- [TAREFAS A FAZER]:
[A] Extraia do texto sobre Pixinguinha e Noel Rosa o trecho que começa em "Alfredo da Rocha" e termina em "patamar de sofisticação.".
[B] Liste todos os nomes de lugares citados no texto sobre Pixinguinha e Noel Rosa.

- [BLOCO DE TEXTO]:
◇ ◇ ◇ ◇
A Invenção do Brasil Sonoro: O Choro de Pixinguinha e o Samba de Noel Rosa

No início do século XX, o Brasil vivia uma intensa busca por sua identidade cultural. Enquanto a Europa ditava as regras da "alta cultura", nos subúrbios e nas ruas do Rio de Janeiro, uma revolução sonora estava em andamento. Dois gênios, com estilos e origens distintas, seriam os arquitetos fundamentais do que hoje entendemos como música brasileira: Pixinguinha, o maestro que deu ao Choro sua forma definitiva, e Noel Rosa, o poeta que deu ao Samba sua alma urbana e filosófica.

Pixinguinha: O Virtuose que Organizou a Genialidade

Alfredo da Rocha Vianna Filho, o nosso Pixinguinha (1897-1973), foi a ponte entre a música popular e a erudição. Nascido em um ambiente musical, ele era um virtuose da flauta e, mais tarde, do saxofone. Sua genialidade não estava apenas em sua capacidade de improviso, mas em sua visão de arranjador. Ele pegou o Choro – um gênero instrumental que nasceu da mistura de ritmos africanos com danças de salão europeias (como a polca) – e o elevou a um novo patamar de sofisticação.
◇ ◇ ◇ ◇
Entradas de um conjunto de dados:
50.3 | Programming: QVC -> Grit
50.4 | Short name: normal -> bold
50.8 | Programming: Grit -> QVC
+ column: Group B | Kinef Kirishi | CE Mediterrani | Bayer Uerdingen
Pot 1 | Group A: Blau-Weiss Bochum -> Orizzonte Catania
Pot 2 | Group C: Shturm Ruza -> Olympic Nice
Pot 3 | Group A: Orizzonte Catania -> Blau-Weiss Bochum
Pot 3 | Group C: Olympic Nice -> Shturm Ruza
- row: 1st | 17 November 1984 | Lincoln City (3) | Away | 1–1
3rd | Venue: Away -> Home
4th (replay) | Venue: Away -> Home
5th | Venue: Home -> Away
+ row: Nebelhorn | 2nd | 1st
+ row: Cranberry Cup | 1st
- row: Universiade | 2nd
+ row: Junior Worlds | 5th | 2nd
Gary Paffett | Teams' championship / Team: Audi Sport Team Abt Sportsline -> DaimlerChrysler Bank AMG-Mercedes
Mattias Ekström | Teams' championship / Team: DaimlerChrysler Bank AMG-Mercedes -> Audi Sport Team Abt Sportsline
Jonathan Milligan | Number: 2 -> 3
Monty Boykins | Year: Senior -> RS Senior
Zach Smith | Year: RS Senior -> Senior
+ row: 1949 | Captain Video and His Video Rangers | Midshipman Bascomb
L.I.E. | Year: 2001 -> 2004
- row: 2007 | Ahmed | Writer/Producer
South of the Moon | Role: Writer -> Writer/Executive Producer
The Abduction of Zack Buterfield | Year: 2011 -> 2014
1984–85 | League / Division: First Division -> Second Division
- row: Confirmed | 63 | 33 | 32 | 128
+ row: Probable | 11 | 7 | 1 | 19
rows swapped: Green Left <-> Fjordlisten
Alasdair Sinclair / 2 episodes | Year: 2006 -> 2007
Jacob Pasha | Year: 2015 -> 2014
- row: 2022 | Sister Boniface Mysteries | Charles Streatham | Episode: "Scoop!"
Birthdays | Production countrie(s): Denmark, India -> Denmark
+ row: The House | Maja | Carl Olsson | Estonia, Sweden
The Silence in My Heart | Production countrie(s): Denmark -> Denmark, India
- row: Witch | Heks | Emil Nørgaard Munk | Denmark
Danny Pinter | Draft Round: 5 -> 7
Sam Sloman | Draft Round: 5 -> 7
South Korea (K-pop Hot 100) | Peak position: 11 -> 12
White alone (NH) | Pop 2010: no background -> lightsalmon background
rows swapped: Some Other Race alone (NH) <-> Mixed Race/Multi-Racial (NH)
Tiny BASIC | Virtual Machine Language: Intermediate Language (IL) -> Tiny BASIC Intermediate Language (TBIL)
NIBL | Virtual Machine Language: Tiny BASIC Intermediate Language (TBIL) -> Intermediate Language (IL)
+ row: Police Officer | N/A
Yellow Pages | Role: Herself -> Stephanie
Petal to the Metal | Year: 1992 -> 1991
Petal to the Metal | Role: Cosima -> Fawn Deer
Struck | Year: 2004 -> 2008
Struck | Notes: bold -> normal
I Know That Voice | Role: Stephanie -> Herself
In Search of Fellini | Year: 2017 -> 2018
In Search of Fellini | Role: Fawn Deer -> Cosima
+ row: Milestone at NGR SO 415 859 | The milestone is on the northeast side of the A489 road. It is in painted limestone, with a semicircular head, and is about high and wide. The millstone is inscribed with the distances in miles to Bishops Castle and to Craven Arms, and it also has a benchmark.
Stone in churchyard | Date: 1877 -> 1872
◇ ◇ ◇ ◇
- [RESPOSTAS ESPERADAS]:
[A]
Alfredo da Rocha Vianna Filho, o nosso Pixinguinha (1897-1973), foi a ponte entre a música popular e a erudição. Nascido em um ambiente musical, ele era um virtuose da flauta e, mais tarde, do saxofone. Sua genialidade não estava apenas em sua capacidade de improviso, mas em sua visão de arranjador. Ele pegou o Choro – um gênero instrumental que nasceu da mistura de ritmos africanos com danças de salão europeias (como a polca) – e o elevou a um novo patamar de sofisticação.

[B] Brasil, Europa, Rio de Janeiro